Tian Wei said that according to the company's understanding, an end-to-end demo can be trained with just 2,000 hours of video data, and this amount of data can be completed in one or two months using 50 vehicles.

But Tian Wei knew that with the company's existing resources, the best they could do was train an end-to-end demo to prove the solution was feasible. There was still a big gap between demo and mass production.

This game of dividing the field of new technology will first be reflected in the division of resources.

Tesla CEO Elon Musk once emphasized the importance of data for end-to-end: "Training with 1 million video cases is barely enough; 2 million is slightly better; 3 million is amazing; and 10 million is incredible."

On the other hand, Musk has also purchased a large number of Nvidia graphics cards for training, saying that by the end of the year, its AI training computing power will be equivalent to 90,000 Nvidia H100 graphics cards. The reserves and demand for computing power are staggering.

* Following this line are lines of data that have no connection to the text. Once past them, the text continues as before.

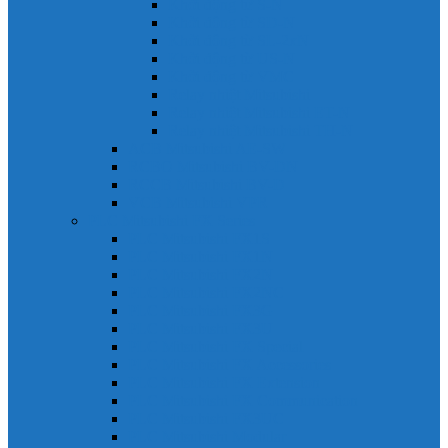
Khởi động từ S-N
Khởi động từ SD-N
Khởi động từ SL-2xN
Khởi động từ US-N
Khởi động từ VMC
Relay nhiệt Mitsubishi
Relay nhiệt Mitsubishi ET-N
Relay nhiệt Mitsubishi TH-N
ACB Mitsubishi AE-SW
RCBO Mitsubishi BV-DN
RCCB Mitsubishi BV-D
VCB Mitsubishi VPR
PLC Mitsubishi FX Series
PLC Mitsubishi FX1S
PLC Mitsubishi FX1N
PLC Mitsubishi FX2N
PLC Mitsubishi FX2NC
PLC Mitsubishi FX3G
PLC Mitsubishi FX3U
PLC Mitsubishi FX Special
PLC Mitsubishi FX Accessories
PLC Mitsubishi FX Extension
PLC Mitsubishi FX Communication
PLC Mitsubishi FX3UC
PLC Mitsubishi Modular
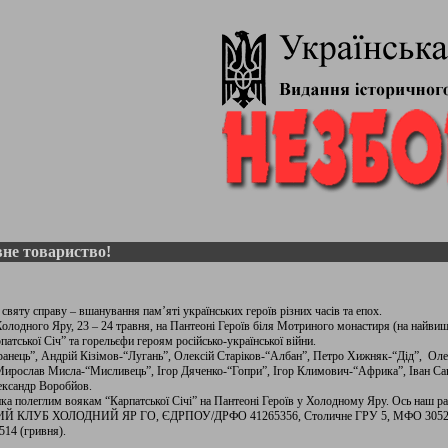
не товариство!
вяту справу – вшанування пам’яті українських героїв різних часів та епох.
 Холодного Яру, 23 – 24 травня, на Пантеоні Героїв біля Мотриного монастиря (на найви
тської Січ” та горельєфи героям російсько-української війни.
Іранець”, Андрій Кізімов-“Лугань”, Олексій Старіков-“Албан”, Петро Хижняк-“Дід”, Ол
ирослав Мисла-“Мисливець”, Ігор Дяченко-“Гопри”, Ігор Климович-“Африка”, Іван С
ександр Воробйов.
а полеглим воякам “Карпатської Січі” на Пантеоні Героїв у Холодному Яру. Ось наш р
НИЙ КЛУБ ХОЛОДНИЙ ЯР ГО, ЄДРПОУ/ДРФО 41265356, Столичне ГРУ 5, МФО 305
14 (гривня).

This threshold is quite high. For intelligent driving companies that still have difficulty making money, on the one hand, they do not cooperate with car companies, and it is difficult for intelligent driving companies to collect training data on their own; on the other hand, cloud training chips are hard to find in China, and many car companies are buying them at high prices. "Mass production projects and financing are still unclear, and it is difficult to invest in end-to-end for a long time."

Another intelligent driving engineer also felt helpless. After developing the end-to-end project for half a year, he received a notice from the company to suspend the end-to-end project. The reason was that the company had to focus its energy and resources on developing the current urban mapless intelligent driving solution, and "end-to-end consumes too many resources."

The engineer felt sorry that the end-to-end demo made by his team was already ready for the road. The team was originally aiming to compete with Tesla's FSD, and even spent a lot of effort to build infrastructure such as tool chains. But with the suspension of the company's end-to-end strategy, the team's research and development focus has shifted to the field of robotics.

The new end-to-end technology has not yet been truly implemented in China, but its impact on the reshaping of the talent structure and ecological landscape of the intelligent driving industry has begun to emerge.

Despite this, the leading players will still try their best to squeeze into this disruptive express train, and the era of giants that control data resources, chip resources, and talent resources will come.